Paul knew this journey would only be harder, so he said “no”—apparently regarding Mark’s leaving as, at best, an indication of weakness or, at worst, a form of desertion. They would, after all, return to the same cities they’d previously been thrown out of, even stoned in. Lives were at stake here. Paul needed his team to have clear eyes and committed hearts.
But how could Barnabas tell his own cousin he couldn’t come? This wasn’t in Barnabas’ chemistry. He got his name, “Son of Encouragement,” for his willingness to believe the best in people. Barnabas believed in John Mark so strongly that it led to a “sharp disagreement” between him and Paul, which led to their separation (Acts 15:39).

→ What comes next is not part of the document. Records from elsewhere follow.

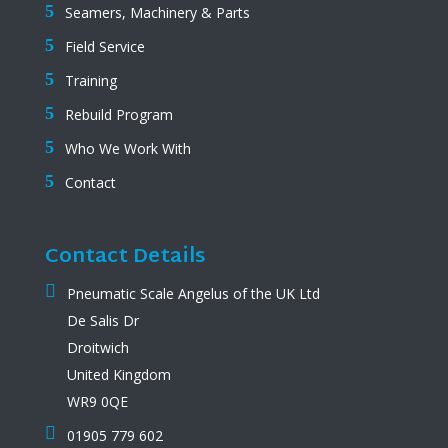
Seamers, Machinery & Parts
Field Service
Training
Rebuild Program
Who We Work With
Contact
Contact Details
Pneumatic Scale Angelus of the UK Ltd
De Salis Dr
Droitwich
United Kingdom
WR9 0QE
01905 779 602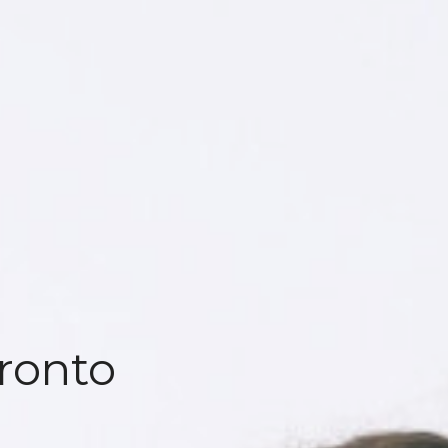
ronto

The Apostle took a stand for the intensity of the mission. The Son of Encouragement took a stand for his cousin. We can’t be too hard on either of them for this. Our strengths are often our weaknesses too. Still, their conflict carried with it this consequence: Silas would go in Barnabas’ place.
This is the classic struggle over choosing which to put first—relationships or the work at hand. Sometimes we have to make that choice. Barnabas had invested so much in Paul, yet Paul’s work was to the Gentiles throughout Rome.
What would you have done? The principle Paul applies here is that the call to do what Christ had set Him apart to do was prime. Anything that jeopardized that mission was second to the mission itself. This is consistent with Paul. He was one who contended for the gospel to be heard among the nations.
Later references in 1 Corinthians 9:6, Colossians 4:10, and 2 Timothy 4:11 suggest that Paul, Barnabas, and John Mark went on to consider each other as co-laborers in the gospel, but this split had to have hurt all three.
Where are you wounded from a relationship strained by mission, loyalties, or some sort of change in call?
Everything God does is motivated by His perfect love. We can rest in knowing that even when His call means relationship are strained, we can trust Him. Because God has decreed by His wise providence that a life spent making His grace known is richer by far than a life spent pursuing comfort.